بسم الله الرحمن الرحيم
اَلْحَمْدُ ِللهِ وَالصَّلاَةُ وَالسَّلاَمُ عَلىَ رَسُوْلِ اللهِ وَعَلىٰ آلِهِ وَ مَنْ وَالاَهُ، وَبَعْدُ
**********************
اَلْحَمْدُ ِللهِ وَالصَّلاَةُ وَالسَّلاَمُ عَلىَ رَسُوْلِ اللهِ وَعَلىٰ آلِهِ وَ مَنْ وَالاَهُ، وَبَعْدُ
Sesungguhnya nikmat-nikmat Allah subhanahu wata’ala
yang ada pada kita teramat banyak, tak terhitung jumlahnya. Yang
demikian ini menuntut dari kita untuk membalasnya dengan rasa syukur dan
memanfaatkan semua itu untuk kebaikan dan ketakwaan. Tidak
bosan-bosannya kita mengingatkan akan hal ini, dengan harapan
nikmat-nikmat tersebut tetap dan terus berada pada kita bahkan ditambah
dengan nikmat lain yang belum kita dapatkan.
Ketahuilah wahai para pembaca rahimakumullah, di
antara nikmat terbesar yang manusia rasakan adalah diberikannya kepada
mereka tempat tinggal (rumah, hunian, kediaman) baik ketika berada di
daerahnya sendiri (mukim) atau ketika sedang safar agar mereka bisa
tinggal di dalamnya, beristirahat, melindungi diri dan harta serta ragam
manfaat yang lainnya.
Allah subhanahu wata’ala menyebutkan tentang hal ini dalam al-Qur’an:
وَاللَّهُ جَعَلَ لَكُمْ مِنْ بُيُوتِكُمْ
سَكَنًا وَجَعَلَ لَكُمْ مِنْ جُلُودِ الأنْعَامِ بُيُوتًا
تَسْتَخِفُّونَهَا يَوْمَ ظَعْنِكُمْ وَيَوْمَ إِقَامَتِكُمْ وَمِنْ
أَصْوَافِهَا وَأَوْبَارِهَا وَأَشْعَارِهَا أَثَاثًا وَمَتَاعًا إِلَى
حِينٍ
“Dan Allah menjadikan bagimu
rumah-rumahmu sebagai tempat tinggal dan Dia menjadikan bagi kamu
rumah-rumah (kemah-kemah) dari kulit binatang ternak yang kamu merasa
ringan (membawa)nya di waktu kamu berjalan dan waktu kamu bermukim dan
(dijadikan-Nya pula) dari bulu domba, bulu onta dan bulu kambing,
alat-alat rumah tangga dan perhiasan (yang kamu pakai) sampai waktu
(tertentu).” (QS. an-NahI: 80)
Suatu hal yang wajar jika sekiranya
nikmat tempat tinggal ini terhitung nikmat terbesar dari nikmat-nikmat
yang ada. Ya, memang demikian keadaannya. Rumah atau tempat tinggal
merupakan nikmat besar dari Allah yang patut untuk disyukuri oleh setiap
insan, baik yang telah memilikinya sendiri ataupun yang masih
mengontrak yang selalu menghitung hari menanti berakhirnya masa
pinjaman. Karena jika kita mau menengok sejenak, banyak di antara
manusia yang tidak diberikan nikmat yang satu ini. Mereka yang tidak
memiliki tempat tinggal, senantiasa nomaden, hidup dan beristirahat di
tempat yang kurang layak bahkan tidak selayaknya dijadikan tempat untuk
merebahkan dan meluruskan punggungnya.

**CUPLIKAN DATA**

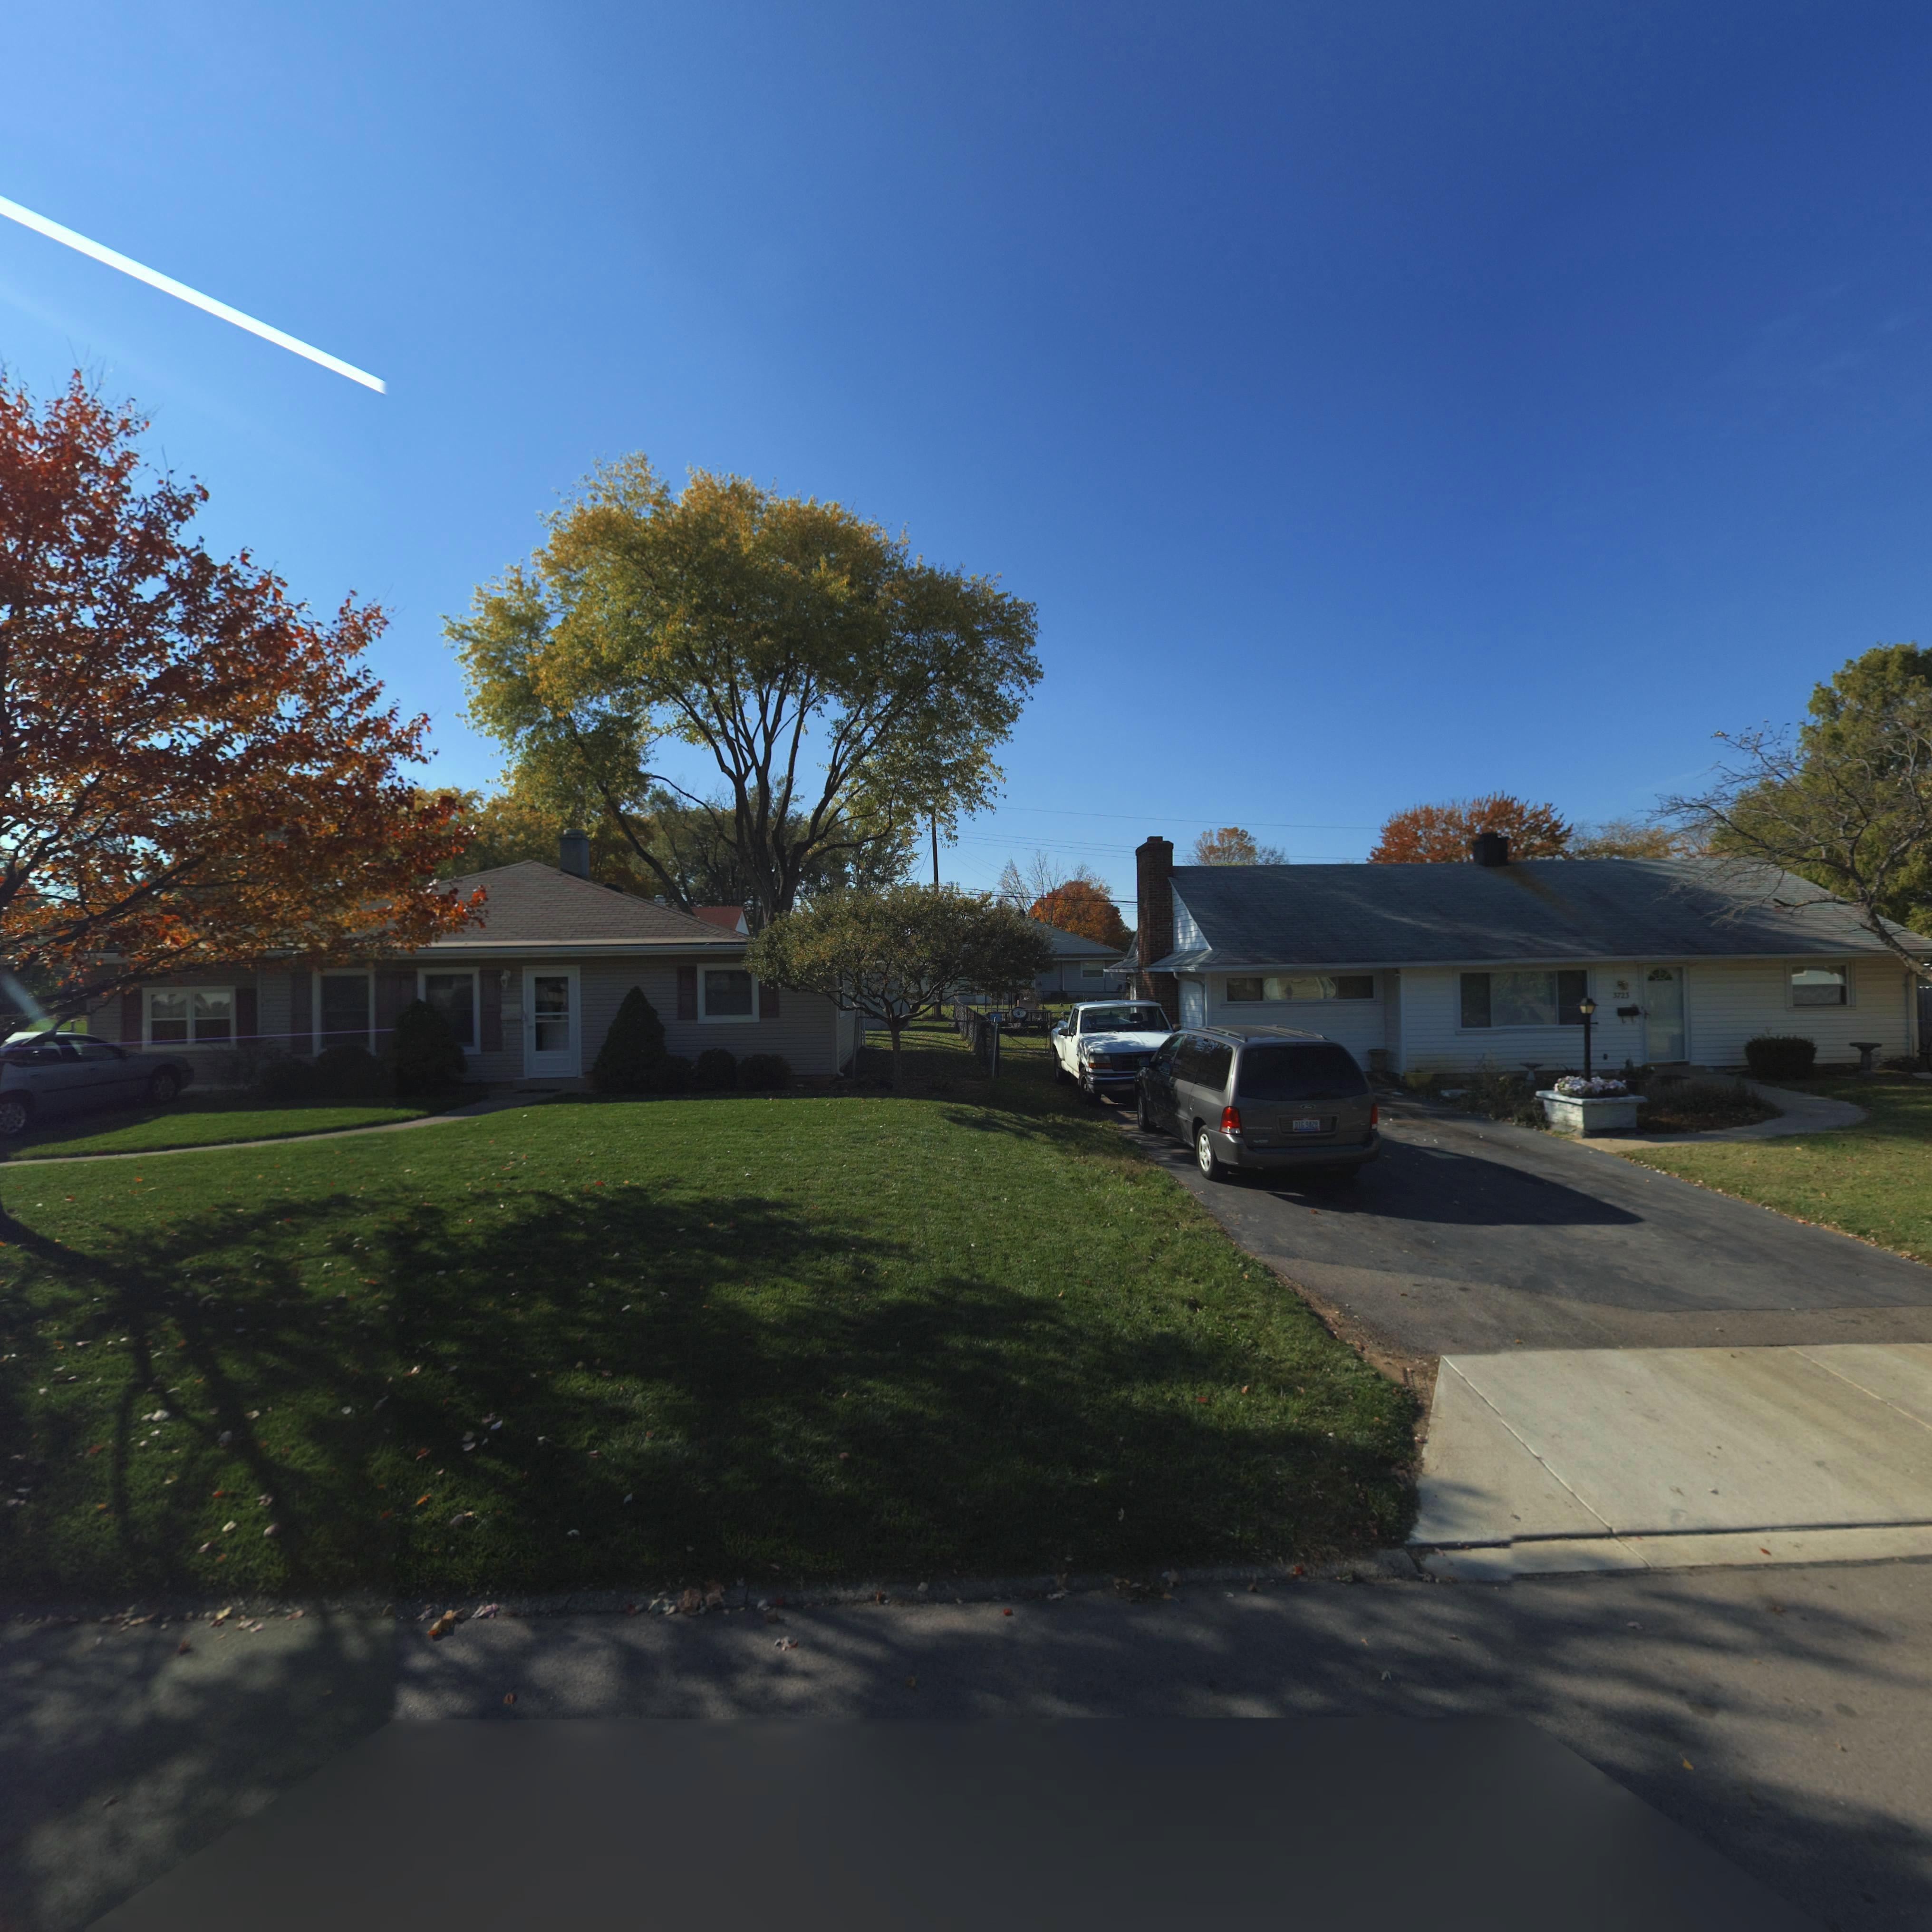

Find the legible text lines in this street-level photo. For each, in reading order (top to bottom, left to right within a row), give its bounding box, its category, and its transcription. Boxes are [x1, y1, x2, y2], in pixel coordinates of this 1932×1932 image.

[1613, 991, 1630, 999] StreetNumber: 3723
[1294, 1121, 1317, 1129] None: DIG 9428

**DAFTAR TUGAS**
1. Menurut teks tentang nikmat tempat tinggal, apa saja manfaat tempat tinggal bagi manusia?
2. Salin dengan tepat bagian teks tentang nikmat tempat tinggal yang dimulai pada kata-kata "Allah subhanahu wata’ala menyebutkan" dan berakhir setelah kata-kata "(QS. an-NahI: 80)".
3. Teruskan teks tentang nikmat tempat tinggal mulai dari sesudah kalimat terakhirnya.
Data di atas tidak ada hubungannya dengan teks tentang nikmat tempat tinggal.

**KUMPULAN JAWABAN**
1. Agar mereka bisa tinggal di dalamnya, beristirahat, dan melindungi diri dan harta, serta ragam manfaat yang lainnya.

2.
Allah subhanahu wata’ala menyebutkan tentang hal ini dalam al-Qur’an:
وَاللَّهُ جَعَلَ لَكُمْ مِنْ بُيُوتِكُمْ
سَكَنًا وَجَعَلَ لَكُمْ مِنْ جُلُودِ الأنْعَامِ بُيُوتًا
تَسْتَخِفُّونَهَا يَوْمَ ظَعْنِكُمْ وَيَوْمَ إِقَامَتِكُمْ وَمِنْ
أَصْوَافِهَا وَأَوْبَارِهَا وَأَشْعَارِهَا أَثَاثًا وَمَتَاعًا إِلَى
حِينٍ
“Dan Allah menjadikan bagimu
rumah-rumahmu sebagai tempat tinggal dan Dia menjadikan bagi kamu
rumah-rumah (kemah-kemah) dari kulit binatang ternak yang kamu merasa
ringan (membawa)nya di waktu kamu berjalan dan waktu kamu bermukim dan
(dijadikan-Nya pula) dari bulu domba, bulu onta dan bulu kambing,
alat-alat rumah tangga dan perhiasan (yang kamu pakai) sampai waktu
(tertentu).” (QS. an-NahI: 80)

3.
- Harus Beda!
Sebagai seorang muslim tentunya harus
terpatri dalam diri untuk senantiasa berbuat amal kebajikan di segala
lini kehidupan. Salah satu hal yang perlu untuk diperhatikan adalah
rumah. Sudah sepatutnya bagi dirinya untuk menghiasi rumahnya dengan
kegiatan-kegiatan positif terkait permasalahan rumah yang memang
dituntunkan dalam agama ini sehingga rumah tersebut menjadi madrasah
kebaikan bagi anggota keluarga serta terbedakan dengan rumah-rumah
orang-orang kafir Iainnya.
Para pembaca rahimakumullah, di antara bentuk kegiatan positif yang bisa kita amalkan di rumah adalah:
- Memperbanyak dzikir di dalamnya.
Dalam sebuah hadits, baginda Nabi shallallahu ‘alaihi wasallam menyatakan:
مَثَلُ الْبَيْتِ الَّذِي يُذْكَرُ اللهُ فِيهِ، وَالْبَيْتِ الَّذِي لَايُذْكَرُ اللهُ فِيهِ، مَثَلُ الْحَيِّ وَالْمَايِّتِ
“Permisalan rumah yang disebut nama
Allah di dalamnya dengan rumah yang tidak disebut nama Allah di dalamnya
bagaikan permisalan orang hidup dengan mati.” (HR. Muslim)
Bagaimana bisa dikatakan demikian? Ya, penghuni rumah yang senantiasa berdzikir Allah subhanahu wata’ala akan menghidupkan hatinya dengan berdzikir kepada-Nya dan Allah subhanahu wa ta’ala
dadanya maka ia seperti orang yang hidup. Adapun penghuni rumah jenis
kedua maka hatinya tidak pernah merasa tenang dan jiwanya tidak pernah
merasa lapang sebagaimana layaknya seorang yang mati. Hatinya keras
bahkan terkadang mati, wal ‘iyadzubillah. (Lihat Syarh Riyadush Shalihin ibn al-Utsaimin rahimahulloh)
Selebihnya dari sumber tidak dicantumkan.